Earlier this month UTS jumped to 193 in the world in the overall QS World University Rankings, which considers more than 3,800 universities around the globe.
However, QS also does a ranking of the world's top 50 universities established within the past 50 years, known as the QS Top 50 Under 50, which it calls the "ones to watch – the young universities making an impressive impact on the global rankings tables. Spread across the planet, these fast-rising institutions stand out for their rapid progress across the board – from influential research production to high levels of recognition within the academic community and beyond."
UTS Vice-Chancellor Professor Attila Brungs said being regarded within the top 10 universities worldwide under the age of 50 was an outstanding result given UTS is just 28 years of age.
"Rankings each have their strengths and weaknesses, and you can go up and down.

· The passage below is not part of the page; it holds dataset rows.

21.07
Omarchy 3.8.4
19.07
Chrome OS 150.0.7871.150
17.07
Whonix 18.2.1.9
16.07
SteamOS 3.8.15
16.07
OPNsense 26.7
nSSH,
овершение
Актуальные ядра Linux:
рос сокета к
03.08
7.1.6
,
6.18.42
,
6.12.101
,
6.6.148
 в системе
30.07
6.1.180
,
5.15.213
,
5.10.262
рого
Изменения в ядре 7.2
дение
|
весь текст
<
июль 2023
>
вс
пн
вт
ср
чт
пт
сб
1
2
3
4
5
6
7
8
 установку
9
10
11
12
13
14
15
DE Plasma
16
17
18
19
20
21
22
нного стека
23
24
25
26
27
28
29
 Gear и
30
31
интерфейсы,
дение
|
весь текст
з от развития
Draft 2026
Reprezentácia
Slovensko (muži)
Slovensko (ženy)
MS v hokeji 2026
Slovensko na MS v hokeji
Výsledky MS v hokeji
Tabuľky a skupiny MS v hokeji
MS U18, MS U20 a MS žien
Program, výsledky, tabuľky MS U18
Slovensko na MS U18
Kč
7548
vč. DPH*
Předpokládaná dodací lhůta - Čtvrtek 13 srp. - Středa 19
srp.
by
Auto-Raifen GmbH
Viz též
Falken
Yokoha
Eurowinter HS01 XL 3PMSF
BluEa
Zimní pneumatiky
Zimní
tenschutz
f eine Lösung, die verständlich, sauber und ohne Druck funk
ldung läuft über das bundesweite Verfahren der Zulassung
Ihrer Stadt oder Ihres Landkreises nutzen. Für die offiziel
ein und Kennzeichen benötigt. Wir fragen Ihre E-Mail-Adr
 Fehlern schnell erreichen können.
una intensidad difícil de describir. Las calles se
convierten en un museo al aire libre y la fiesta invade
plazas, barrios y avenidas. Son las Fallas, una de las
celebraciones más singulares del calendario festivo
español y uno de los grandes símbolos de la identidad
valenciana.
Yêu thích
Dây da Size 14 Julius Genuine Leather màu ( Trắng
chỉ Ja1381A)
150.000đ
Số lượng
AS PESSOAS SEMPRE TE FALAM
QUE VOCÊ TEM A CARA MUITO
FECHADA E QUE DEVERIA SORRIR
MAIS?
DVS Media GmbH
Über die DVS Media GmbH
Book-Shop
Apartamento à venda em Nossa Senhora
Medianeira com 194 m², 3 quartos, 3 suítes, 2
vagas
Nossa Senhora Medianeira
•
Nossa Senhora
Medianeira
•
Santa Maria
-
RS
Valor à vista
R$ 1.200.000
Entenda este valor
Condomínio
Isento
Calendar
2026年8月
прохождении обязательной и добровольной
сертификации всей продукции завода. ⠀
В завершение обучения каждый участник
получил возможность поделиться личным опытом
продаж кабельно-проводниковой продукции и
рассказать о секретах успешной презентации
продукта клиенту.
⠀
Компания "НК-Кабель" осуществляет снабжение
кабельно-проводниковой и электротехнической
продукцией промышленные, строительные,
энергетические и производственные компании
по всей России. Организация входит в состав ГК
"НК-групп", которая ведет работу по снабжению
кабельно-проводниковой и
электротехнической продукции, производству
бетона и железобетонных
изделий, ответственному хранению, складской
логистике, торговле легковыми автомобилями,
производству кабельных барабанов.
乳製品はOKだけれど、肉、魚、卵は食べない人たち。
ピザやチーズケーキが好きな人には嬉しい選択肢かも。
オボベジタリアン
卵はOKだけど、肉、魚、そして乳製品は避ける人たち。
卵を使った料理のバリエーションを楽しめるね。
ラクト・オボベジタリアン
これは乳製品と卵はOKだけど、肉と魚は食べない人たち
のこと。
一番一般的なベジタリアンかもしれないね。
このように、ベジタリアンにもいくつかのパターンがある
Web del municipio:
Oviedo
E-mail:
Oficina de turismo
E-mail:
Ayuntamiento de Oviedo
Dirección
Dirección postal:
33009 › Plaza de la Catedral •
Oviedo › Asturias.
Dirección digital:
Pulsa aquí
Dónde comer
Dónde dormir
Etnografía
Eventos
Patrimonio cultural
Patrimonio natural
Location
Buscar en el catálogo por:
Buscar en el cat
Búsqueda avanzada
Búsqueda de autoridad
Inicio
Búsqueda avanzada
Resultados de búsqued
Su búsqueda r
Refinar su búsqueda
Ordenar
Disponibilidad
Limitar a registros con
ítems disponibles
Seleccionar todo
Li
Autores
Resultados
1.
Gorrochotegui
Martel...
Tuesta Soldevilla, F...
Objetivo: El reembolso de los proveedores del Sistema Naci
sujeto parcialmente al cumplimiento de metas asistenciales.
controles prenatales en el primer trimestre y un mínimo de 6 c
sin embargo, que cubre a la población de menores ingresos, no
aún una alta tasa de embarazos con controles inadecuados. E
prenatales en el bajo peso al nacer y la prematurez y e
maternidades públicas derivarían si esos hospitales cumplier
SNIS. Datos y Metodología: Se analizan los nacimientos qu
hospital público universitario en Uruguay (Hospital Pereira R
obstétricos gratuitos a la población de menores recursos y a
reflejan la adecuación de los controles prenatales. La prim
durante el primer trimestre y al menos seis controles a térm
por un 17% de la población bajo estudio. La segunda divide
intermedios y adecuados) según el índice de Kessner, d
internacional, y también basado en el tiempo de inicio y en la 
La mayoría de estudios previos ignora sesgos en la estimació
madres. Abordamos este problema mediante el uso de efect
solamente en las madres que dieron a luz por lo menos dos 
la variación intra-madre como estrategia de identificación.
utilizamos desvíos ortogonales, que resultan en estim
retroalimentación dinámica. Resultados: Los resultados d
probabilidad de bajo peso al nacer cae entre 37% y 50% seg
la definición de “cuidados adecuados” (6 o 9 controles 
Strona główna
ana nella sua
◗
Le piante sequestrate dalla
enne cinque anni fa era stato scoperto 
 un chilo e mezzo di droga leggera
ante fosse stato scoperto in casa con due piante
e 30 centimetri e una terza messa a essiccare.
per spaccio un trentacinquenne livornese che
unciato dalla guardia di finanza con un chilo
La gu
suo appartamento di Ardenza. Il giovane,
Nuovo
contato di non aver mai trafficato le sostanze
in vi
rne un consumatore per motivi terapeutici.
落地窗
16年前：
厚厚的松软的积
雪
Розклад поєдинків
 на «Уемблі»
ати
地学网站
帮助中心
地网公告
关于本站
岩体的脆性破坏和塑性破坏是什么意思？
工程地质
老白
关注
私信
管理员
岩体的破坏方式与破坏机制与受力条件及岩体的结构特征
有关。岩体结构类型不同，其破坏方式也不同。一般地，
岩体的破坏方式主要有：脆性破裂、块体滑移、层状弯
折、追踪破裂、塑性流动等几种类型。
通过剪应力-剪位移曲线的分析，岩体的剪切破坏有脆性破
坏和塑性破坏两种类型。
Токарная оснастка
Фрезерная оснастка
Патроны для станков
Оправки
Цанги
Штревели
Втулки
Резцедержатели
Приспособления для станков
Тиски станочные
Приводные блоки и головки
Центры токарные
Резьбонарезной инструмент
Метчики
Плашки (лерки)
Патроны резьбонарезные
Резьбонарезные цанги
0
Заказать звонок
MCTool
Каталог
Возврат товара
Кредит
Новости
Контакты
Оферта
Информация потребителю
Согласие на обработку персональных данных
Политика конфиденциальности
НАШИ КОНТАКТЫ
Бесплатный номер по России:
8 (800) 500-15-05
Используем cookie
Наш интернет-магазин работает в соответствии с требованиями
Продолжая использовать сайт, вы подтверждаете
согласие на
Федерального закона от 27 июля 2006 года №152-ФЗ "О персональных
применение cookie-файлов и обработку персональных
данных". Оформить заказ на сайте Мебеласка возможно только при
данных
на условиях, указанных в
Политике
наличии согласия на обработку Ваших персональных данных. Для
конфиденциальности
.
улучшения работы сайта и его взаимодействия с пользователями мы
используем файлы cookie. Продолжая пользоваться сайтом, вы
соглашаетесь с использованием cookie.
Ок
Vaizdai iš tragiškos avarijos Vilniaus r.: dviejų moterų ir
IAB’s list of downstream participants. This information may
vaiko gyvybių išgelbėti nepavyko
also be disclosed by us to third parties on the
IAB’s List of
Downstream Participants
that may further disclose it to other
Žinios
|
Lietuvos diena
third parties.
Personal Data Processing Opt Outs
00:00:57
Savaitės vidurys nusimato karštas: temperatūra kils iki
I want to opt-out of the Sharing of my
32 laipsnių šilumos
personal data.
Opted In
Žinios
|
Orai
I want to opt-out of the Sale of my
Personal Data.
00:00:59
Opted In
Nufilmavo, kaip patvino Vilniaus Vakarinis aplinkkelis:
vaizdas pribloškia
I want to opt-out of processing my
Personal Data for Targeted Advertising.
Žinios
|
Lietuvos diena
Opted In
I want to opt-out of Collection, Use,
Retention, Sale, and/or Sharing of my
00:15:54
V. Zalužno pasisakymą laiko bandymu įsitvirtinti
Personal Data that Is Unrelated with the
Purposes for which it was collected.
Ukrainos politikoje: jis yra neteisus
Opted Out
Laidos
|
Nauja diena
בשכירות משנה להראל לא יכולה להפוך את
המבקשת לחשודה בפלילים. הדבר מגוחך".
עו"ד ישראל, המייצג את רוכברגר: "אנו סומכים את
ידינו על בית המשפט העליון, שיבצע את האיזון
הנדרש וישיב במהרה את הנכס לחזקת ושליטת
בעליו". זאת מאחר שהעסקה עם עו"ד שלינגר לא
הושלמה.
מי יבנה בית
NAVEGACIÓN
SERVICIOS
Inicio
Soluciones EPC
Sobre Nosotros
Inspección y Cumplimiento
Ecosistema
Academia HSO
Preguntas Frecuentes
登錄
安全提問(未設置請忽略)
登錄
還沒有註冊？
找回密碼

We do not set our strategic course by them, but it is positive that the general trend for UTS is on the way up. Given the reputational survey component of the QS rankings, this at the very least says to me that UTS is becoming increasingly well known internationally among academics and employers," he said.
"That is a pleasing reflection on the quality of our teaching and research, and on the high quality of our graduates."
Overall the 2016/2017 QS Top 50 Under 50 found that Australia is home to more of the world's strongest recently-formed institutions than any other nation, with all of the Australian Technology Network (ATN) universities (of which UTS is a member) in the top 50 and three now in the top 20.
QS's Head of Research Ben Sowter said, "The correlation between the prominence of universities from both Australia and Asia, and the prominence of innovative tech-focused institutions, is especially strong in this year's rankings.
"The trend suggests that young universities with the resources and willingness to focus on creating and maintaining strong STEM-based research programs stand by far the best chance of disrupting any established global elite."